I am always worried about added sugar in recipes, but I didn’t have to worry with this recipe. One thing that I also love about this recipe is that it is versatile. You can omit any vegetables or chocolate chips if you don’t like them or add your favorite mix-ins. The possibilities are endless! Overall, I highly recommend trying out this vegan pancake recipe. It\’s the best I\’ve ever had, and I guarantee I won’t miss the regular pancakes. Thanks to Katherine for sharing this delicious recipe on her blog. I will be making it again very soon. Thank you!

James Smith

I recently tried the Pancakes vegan recipe, and it was a game-changer! Initially, I was hesitant, thinking that a vegan pancake couldn’t be as good as a regular one. But let me tell you, these pancakes tasted just as delicious, if not even better! I followed the recipe step by step, and the only change I made was to use almond milk instead of regular cow\’s milk. The liquid proportions were right, and the pancakes were perfectly fluffy and thick. What I loved most about this recipe is that it made me realize I don’t need animal products to enjoy a yummy pancake. I enjoyed these vegan pancakes even more than the ones I used to make with eggs and dairy! The recipe was straightforward to follow, and I appreciated that the blogger, Katherine, shared her experience with vegan cooking. It made me feel more confident in trying out new vegan recipes in the future. I also enjoyed that this recipe was versatile. I could have added chocolate chips, sautéed vegetables, or even plain bananas if I wanted to. The possibilities were endless, and I\’m already thinking of all the combinations I can try next time. I was worried that the pancakes might taste different or not be as sweet without eggs and dairy. But I was pleasantly surprised that they were just as flavorful and satisfying. The best part about these pancakes is that they are delicious and healthier. Without the added animal products and excess sugar, I felt good about nourishing my body with a wholesome, plant-based breakfast. I will be making these pancakes again and again. They have become a staple in my household, and I can’t thank the blogger enough for sharing this fantastic recipe. If you\’re like me and enjoy a good pancake but want to try something different, I highly recommend checking out this vegan Pancake recipe. You won’t be disappointed!

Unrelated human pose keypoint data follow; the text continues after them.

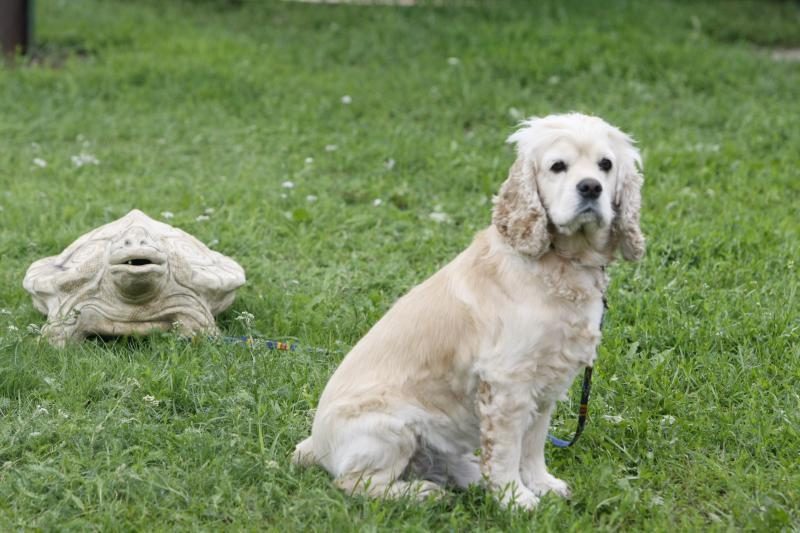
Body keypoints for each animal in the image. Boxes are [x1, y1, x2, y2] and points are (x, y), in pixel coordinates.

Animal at [292, 112, 644, 508]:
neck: (561, 264)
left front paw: (542, 484)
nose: (591, 188)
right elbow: (507, 450)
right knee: (354, 483)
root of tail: (315, 444)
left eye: (605, 165)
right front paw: (515, 499)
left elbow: (533, 443)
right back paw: (423, 492)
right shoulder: (508, 382)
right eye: (558, 166)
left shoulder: (547, 382)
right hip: (391, 427)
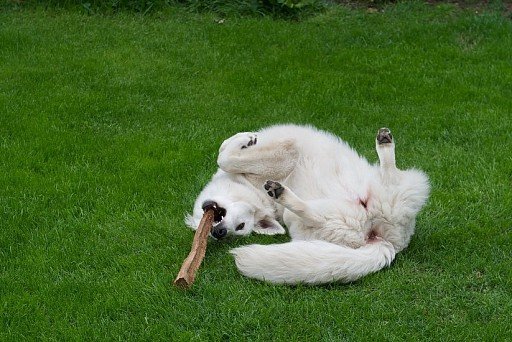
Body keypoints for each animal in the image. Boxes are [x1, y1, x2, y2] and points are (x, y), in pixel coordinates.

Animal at [216, 124, 432, 284]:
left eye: (241, 226)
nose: (219, 232)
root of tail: (389, 243)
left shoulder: (287, 150)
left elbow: (223, 155)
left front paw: (243, 139)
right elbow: (225, 159)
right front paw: (242, 141)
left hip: (399, 185)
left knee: (389, 173)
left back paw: (385, 142)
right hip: (323, 219)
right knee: (311, 213)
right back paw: (281, 194)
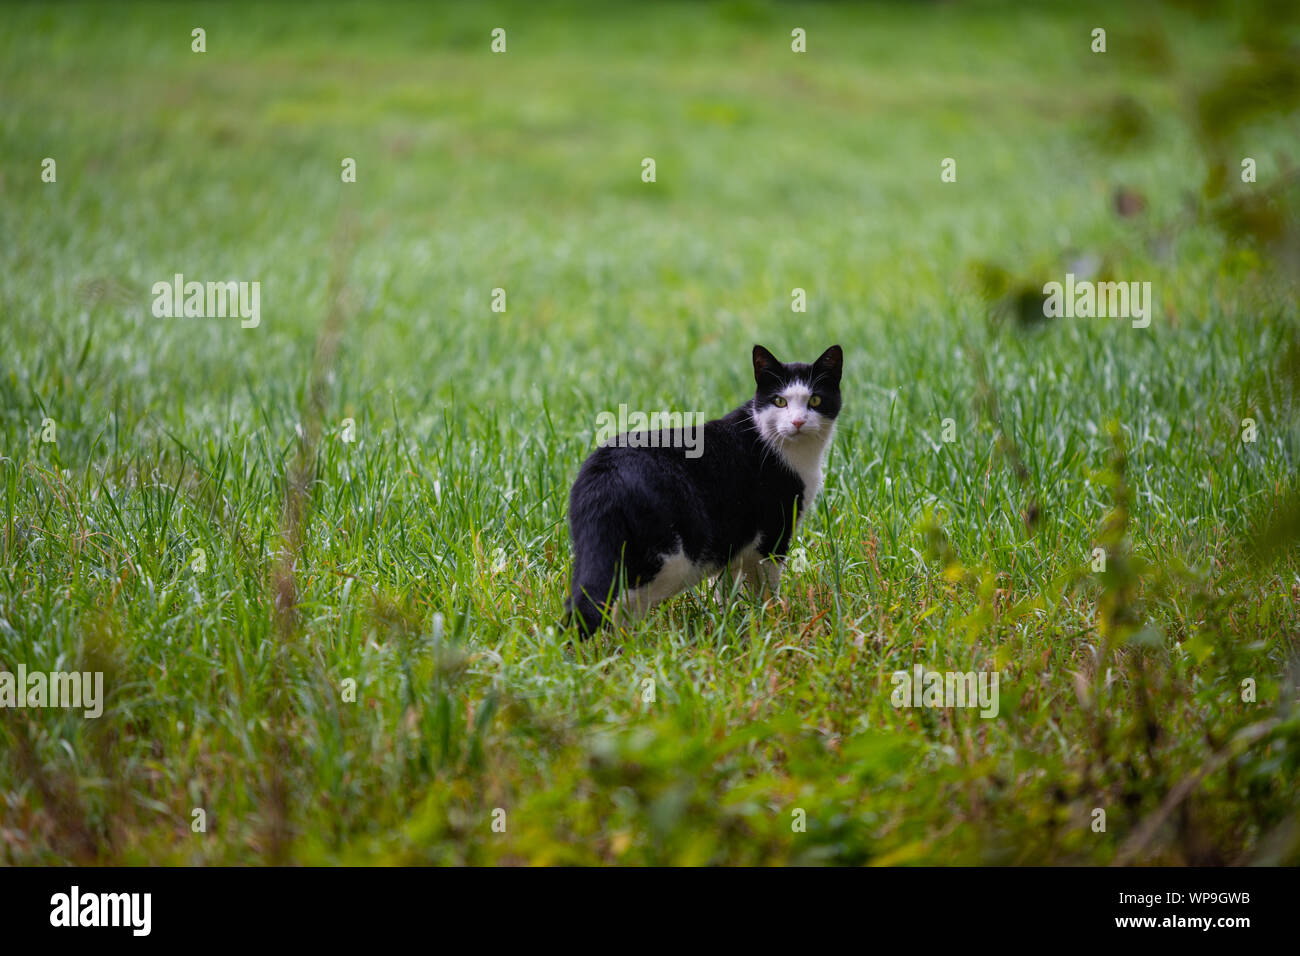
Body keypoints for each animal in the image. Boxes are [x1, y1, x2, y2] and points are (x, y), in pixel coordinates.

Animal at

I recently tried the Pancakes vegan recipe, and I have to say that they were the best pancakes I have ever tasted. As a regular guy trying to incorporate more vegan options into my diet, I worried about how they would turn out. But thanks to Katherine\’s fantastic recipe, my worries were quickly put to rest. The proportions of flour, vegetable sauté, and liquid were spot on, resulting in thick and delicious pancakes. They were so yummy that I couldn’t believe they were vegan. What I liked about the recipe was that it was very versatile; I could omit the sugar if I wanted plain pancakes or add some chocolate for a different flavor. I also appreciated whole-grain flour, which added a healthy touch to the pancakes. I have cooked many vegan recipes before, but none was as good as this one. I can’t thank Katherine enough for sharing this recipe on her blog. I will be making these pancakes again and again.